Work request ▸
Set down the material below line for line, without any change, and leave the pictures out of your answer.

BEGIN Records for processing

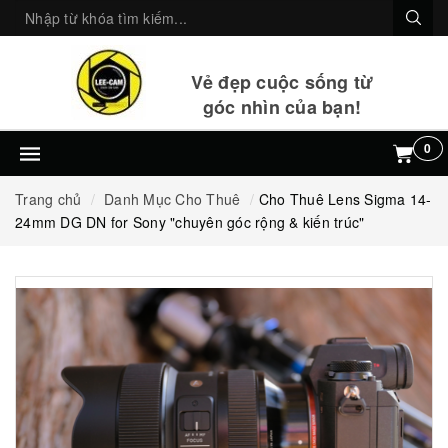
Vẻ đẹp cuộc sống từ
góc nhìn của bạn!
0
Trang chủ
Danh Mục Cho Thuê
Cho Thuê Lens Sigma 14-
24mm DG DN for Sony "chuyên góc rộng & kiến trúc"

END Records for processing

Answer ▸
Vẻ đẹp cuộc sống từ
góc nhìn của bạn!
0
Trang chủ
Danh Mục Cho Thuê
Cho Thuê Lens Sigma 14-
24mm DG DN for Sony "chuyên góc rộng & kiến trúc"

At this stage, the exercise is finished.